Serious concern has been felt amongst epilepsy and neurological organisations who say that drug shortages as a result of a no-deal Brexit would risk the health of people with epilepsy.
Professor Ley Sander is the ES Professor of neurology and clinical epilepsy at the department of clinical and experimental epilepsy, at the Institute of Neurology of University College London said: “Epilepsy patients are hoarding their medications because of concerns that there will be shortages as result of Brexit.
“Brexit is not the only problem but drug supplies issues are complex. Distribution of drugs has changed from one that keeps stock around to one which is delivered as and when needed.
“Basic chemicals used to make drugs are sometimes in short supply which leads to shortages of the end product; the drug. But with Brexit, exchange rates between the UK and Europe could affect supplies.”
Epilepsy affects more than 600,000 people in the UK. The neurological disorder which in the dictionary is described as: marked by sudden recurrent episodes of sensory disturbance, loss of consciousness, or convulsions, associated with abnormal electrical activity in the brain.
According to an official government document a ‘no deal Brexit’ has so far caused huge consumer panic across the UK with many fearing food shortages and economic chaos.
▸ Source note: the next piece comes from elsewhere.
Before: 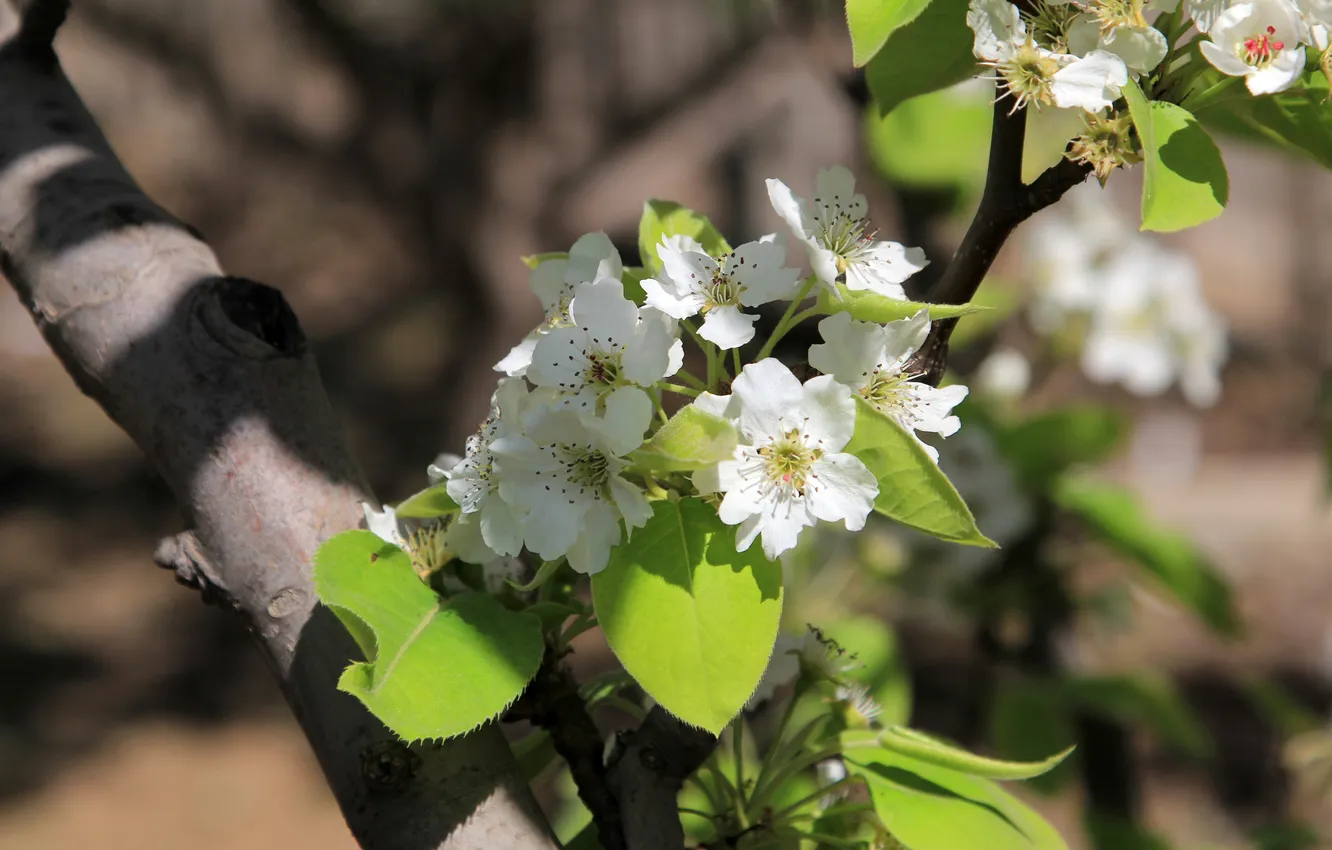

Many famous people from Alexander the Great to Julius Caesar to Van Gogh, to movie star Richard Burton and singers Elton John and Prince have had epilepsy, yet still many feel outcast as a result of having epilepsy.
“Unfortunately epilepsy still does have an attached stigma and this often causes more problems to the person than the seizures themselves,” Professor Sander said.
Amy Johnson, a 24-year-old student from Twickenham said: “When a lot of my friends go to the pub or a club I feel I can’t join them as I can’t really drink alcohol because of my epilepsy.
“I do feel left out of a lot of my age group’s socialising, as it all involves alcohol. It can look like I am being boring and anti-social if I don’t get drunk with them. It can be isolating.”
Professor Sander said: “Lack of sleep is the most common trigger, followed by stress and anxiety and then alcohol.
“Epilepsy is being researched in many areas: from basic sciences trying to understand the molecular mechanisms, the genetic markers, new treatment, impact of it on the life of people and so on, and what triggers it. But it is unlikely that we will find a cure.”
Epilepsy charities and neurologists sent letters to Matt Hancock MP, Secretary of State for Health and Social Care, In December 2018 and January this year calling for action to address the likelihood of medicines shortages and expressing concerns about the possible serious shortage.
It remains to be seen how Brexit will affect medications shortages in the UK.